Imagine, what it could be like again, with no sense of urgency, no nagging anxiety, no guilty feelings and no compelling narratives about why we did not react instantly. Today, people text someone in the middle of the day, and a minute later, they ask, “I just texted him and he didn’t reply. I wonder what’s happening!” Yet, I wonder, would we choose that past solitude and serenity over the social media craze that is part and parcel of every waking . . . and sleeping moment of our day? Probably, not.
It’s how we connect, communicate, survive and thrive. While some, often in the generations older than the Millennials and iGeneration, describe social media chat rooms as parties with stenographers, recording everyone’s comment forever, fearing the weight of permanency in these media sources. On the other hand, youngsters who jump from one media outlet to another faster than the adults can visualize, are aware but unshaken by the permanency factor.

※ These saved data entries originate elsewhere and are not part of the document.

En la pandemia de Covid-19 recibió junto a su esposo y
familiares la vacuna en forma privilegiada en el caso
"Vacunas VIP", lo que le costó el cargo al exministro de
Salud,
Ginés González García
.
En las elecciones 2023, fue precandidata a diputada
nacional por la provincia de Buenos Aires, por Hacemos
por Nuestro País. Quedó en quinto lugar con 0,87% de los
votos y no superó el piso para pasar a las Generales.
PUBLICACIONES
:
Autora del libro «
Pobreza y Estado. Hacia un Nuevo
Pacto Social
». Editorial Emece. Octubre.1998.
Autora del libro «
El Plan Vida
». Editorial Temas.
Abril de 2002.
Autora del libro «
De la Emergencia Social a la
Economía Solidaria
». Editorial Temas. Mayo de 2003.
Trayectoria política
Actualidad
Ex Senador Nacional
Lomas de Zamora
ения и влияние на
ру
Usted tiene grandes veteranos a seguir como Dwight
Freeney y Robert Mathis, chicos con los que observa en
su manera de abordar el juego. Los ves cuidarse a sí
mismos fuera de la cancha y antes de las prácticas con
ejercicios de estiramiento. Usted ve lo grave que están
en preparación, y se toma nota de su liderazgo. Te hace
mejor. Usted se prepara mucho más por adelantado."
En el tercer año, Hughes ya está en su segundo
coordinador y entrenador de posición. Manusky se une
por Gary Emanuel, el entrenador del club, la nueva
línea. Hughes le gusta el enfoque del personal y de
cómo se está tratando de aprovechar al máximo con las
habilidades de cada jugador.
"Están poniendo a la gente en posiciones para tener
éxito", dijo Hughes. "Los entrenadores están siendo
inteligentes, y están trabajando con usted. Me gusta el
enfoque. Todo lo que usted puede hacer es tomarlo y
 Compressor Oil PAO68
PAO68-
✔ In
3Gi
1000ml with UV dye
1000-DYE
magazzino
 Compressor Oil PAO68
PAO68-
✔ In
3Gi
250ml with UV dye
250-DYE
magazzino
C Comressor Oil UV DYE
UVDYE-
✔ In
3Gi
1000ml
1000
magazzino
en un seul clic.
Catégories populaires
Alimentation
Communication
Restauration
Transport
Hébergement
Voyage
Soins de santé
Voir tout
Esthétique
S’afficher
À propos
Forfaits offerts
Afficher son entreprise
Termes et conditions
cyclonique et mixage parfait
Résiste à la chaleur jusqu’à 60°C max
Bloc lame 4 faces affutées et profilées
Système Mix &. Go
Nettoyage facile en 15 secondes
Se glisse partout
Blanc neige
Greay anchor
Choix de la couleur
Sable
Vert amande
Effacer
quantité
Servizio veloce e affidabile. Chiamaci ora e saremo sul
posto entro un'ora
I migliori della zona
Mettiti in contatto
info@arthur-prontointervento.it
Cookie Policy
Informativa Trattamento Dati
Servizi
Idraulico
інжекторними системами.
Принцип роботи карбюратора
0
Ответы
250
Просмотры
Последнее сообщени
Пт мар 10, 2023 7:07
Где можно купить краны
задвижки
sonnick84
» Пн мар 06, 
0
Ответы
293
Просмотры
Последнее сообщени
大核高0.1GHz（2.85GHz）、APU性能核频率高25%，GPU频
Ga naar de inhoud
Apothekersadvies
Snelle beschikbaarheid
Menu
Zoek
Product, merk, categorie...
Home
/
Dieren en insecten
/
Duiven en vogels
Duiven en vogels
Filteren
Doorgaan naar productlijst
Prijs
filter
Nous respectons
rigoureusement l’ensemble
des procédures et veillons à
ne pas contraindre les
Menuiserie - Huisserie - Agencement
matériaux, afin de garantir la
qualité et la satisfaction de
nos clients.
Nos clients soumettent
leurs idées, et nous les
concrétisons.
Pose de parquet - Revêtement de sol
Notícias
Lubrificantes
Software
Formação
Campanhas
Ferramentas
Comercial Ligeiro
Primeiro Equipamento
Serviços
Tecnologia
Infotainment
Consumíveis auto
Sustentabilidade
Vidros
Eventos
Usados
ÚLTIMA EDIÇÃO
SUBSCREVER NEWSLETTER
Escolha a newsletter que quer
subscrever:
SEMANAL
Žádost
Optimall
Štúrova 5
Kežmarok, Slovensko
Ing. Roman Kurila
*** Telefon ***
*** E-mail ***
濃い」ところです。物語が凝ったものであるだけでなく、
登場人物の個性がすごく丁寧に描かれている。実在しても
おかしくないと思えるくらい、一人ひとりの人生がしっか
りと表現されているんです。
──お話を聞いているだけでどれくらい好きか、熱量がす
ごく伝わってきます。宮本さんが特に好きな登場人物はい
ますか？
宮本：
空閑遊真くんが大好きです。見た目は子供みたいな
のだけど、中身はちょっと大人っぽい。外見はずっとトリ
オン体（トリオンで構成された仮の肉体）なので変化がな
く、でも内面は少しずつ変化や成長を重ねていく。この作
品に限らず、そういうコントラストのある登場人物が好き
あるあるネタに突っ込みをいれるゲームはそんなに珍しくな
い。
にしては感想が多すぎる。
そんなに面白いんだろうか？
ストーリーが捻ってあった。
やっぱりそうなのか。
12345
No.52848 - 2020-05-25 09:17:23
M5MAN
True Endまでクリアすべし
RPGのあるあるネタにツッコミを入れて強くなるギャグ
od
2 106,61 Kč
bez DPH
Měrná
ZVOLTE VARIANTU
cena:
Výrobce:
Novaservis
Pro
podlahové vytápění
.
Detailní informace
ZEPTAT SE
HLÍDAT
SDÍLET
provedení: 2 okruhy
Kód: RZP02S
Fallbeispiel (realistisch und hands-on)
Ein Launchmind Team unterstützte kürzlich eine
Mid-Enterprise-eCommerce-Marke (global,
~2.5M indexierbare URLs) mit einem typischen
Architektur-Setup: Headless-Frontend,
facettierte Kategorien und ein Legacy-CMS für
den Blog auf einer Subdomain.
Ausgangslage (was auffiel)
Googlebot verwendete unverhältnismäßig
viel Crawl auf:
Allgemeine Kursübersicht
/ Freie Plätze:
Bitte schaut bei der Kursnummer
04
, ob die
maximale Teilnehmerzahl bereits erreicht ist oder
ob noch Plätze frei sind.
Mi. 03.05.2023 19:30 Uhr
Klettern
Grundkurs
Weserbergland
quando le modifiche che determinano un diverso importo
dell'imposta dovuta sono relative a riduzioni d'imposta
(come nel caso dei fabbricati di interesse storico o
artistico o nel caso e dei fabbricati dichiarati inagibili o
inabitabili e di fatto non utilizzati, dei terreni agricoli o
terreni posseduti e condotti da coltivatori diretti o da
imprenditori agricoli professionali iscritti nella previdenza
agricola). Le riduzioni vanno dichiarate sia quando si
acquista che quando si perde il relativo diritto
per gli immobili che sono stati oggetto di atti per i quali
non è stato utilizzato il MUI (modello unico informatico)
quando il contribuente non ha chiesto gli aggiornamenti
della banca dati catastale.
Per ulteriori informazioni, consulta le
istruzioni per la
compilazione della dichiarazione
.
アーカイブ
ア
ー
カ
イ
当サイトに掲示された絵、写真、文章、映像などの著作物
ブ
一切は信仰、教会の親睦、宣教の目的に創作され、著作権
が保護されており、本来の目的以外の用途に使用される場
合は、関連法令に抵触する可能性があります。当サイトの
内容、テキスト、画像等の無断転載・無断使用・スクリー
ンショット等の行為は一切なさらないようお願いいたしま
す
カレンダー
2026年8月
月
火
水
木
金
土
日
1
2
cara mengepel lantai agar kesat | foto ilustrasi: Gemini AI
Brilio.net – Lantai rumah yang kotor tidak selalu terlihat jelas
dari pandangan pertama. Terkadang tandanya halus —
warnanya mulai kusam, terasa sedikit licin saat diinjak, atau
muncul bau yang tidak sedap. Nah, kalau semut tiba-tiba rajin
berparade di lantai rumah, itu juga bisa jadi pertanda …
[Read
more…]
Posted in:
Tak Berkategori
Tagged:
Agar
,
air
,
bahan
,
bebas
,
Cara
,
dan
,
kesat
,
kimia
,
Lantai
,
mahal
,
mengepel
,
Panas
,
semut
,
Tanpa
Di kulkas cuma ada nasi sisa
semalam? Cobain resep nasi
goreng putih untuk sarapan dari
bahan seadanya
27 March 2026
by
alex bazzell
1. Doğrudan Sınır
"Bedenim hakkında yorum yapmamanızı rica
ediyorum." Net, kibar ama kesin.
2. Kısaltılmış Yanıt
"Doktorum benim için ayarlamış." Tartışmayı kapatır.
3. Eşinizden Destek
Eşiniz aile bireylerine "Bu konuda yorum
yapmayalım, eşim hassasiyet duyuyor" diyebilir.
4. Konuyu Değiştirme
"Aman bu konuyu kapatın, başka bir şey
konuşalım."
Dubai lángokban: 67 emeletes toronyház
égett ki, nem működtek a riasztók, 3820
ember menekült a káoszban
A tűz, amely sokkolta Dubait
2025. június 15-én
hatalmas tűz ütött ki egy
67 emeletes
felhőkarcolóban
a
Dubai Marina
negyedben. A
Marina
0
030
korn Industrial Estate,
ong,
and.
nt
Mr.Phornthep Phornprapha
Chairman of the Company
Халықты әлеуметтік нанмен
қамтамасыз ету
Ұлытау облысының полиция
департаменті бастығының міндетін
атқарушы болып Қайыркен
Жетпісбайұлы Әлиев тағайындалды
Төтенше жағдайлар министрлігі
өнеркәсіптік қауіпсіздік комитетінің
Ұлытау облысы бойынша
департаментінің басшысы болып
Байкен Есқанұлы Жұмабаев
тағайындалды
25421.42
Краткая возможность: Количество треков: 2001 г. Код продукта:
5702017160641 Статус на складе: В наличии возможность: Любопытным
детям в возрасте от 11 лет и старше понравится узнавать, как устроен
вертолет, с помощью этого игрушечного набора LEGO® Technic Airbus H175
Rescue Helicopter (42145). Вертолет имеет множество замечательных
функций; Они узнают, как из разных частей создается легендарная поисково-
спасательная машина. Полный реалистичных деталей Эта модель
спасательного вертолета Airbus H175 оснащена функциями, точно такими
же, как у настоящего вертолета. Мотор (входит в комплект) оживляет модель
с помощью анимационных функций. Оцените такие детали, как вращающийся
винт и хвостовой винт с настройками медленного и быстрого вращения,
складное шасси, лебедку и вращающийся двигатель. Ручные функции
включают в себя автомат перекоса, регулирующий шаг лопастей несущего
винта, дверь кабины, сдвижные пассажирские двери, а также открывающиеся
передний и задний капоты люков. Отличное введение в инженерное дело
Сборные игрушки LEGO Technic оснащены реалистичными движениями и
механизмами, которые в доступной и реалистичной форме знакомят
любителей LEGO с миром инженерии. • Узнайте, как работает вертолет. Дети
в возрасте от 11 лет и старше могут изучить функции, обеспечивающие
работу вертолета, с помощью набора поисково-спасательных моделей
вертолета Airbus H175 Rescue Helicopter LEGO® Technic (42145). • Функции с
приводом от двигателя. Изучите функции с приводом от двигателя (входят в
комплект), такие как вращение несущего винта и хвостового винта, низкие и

Adults in our society, who may not even know the multiple names or functions of the most popular social media apps- Emojis, Dubsmash, Snapchats, Instagram, Vine, Pinterst, YikYak, Kik, Shots, Hyper, Bebo almost always begin every conversation about social media with these words of caution, “Remember, everything you post will be there forever!” Yet, what compels these younger generations of users is the immediacy, not the permanency.
The driving question with social media is: Does Immediacy Trump Permanency?
Does the glory of the connectivity, the intimacy, the excitement of media-rich messages outweigh the known and unknown, the obvious and hidden, the hilarious and hideous lurking within the social media networks- harassments, kidnappings, stalking, fraud and an arsenal of other demented transactions. The answer is that the younger demographics spotted around the globe, undoubtedly say, “Yes” or even more bolding, “Absolutely!” They know the dangers, yet they believe they are insulated from real risk and that these traps are entirely avoidable by the savvy-users that they are. And there is a hint of truth to that. However, as responsible adults-parents, teachers, advisors and siblings, friends or classmates, it behooves us all to enthusiastically acknowledge and embrace the glory of this social media revolution that is here. It is here to stay! It is constant, continual and invariably, this movement is picking up speed and taking up space in our lives as it frantically invades our world.
Yet, let’s be clear, it not for us to decide whether or not we embrace this unstoppable phenomenon. It is up to us to guide amazing turn of events in our communications across the world with wisdom, wit and wonderment. It is what it is and we are immersed in it, like it or not. So how do we best begin or continue to orchestrate the care, caution and the culture of safety. We do it with sensible safe guards- public awareness of current and emerging risks, personal conversations to build trust and open lines of communication and by creating cultures of collaboration, caring about others, and celebrating norms of alerting those who can help when help is needed. It’s okay to tell. In fact, it’s okay to tell when we need to tell, using any form of social media. Even the phone is okay. Aunt Dolly might even say, “When you choose to call for help, I know you care about someone dear.”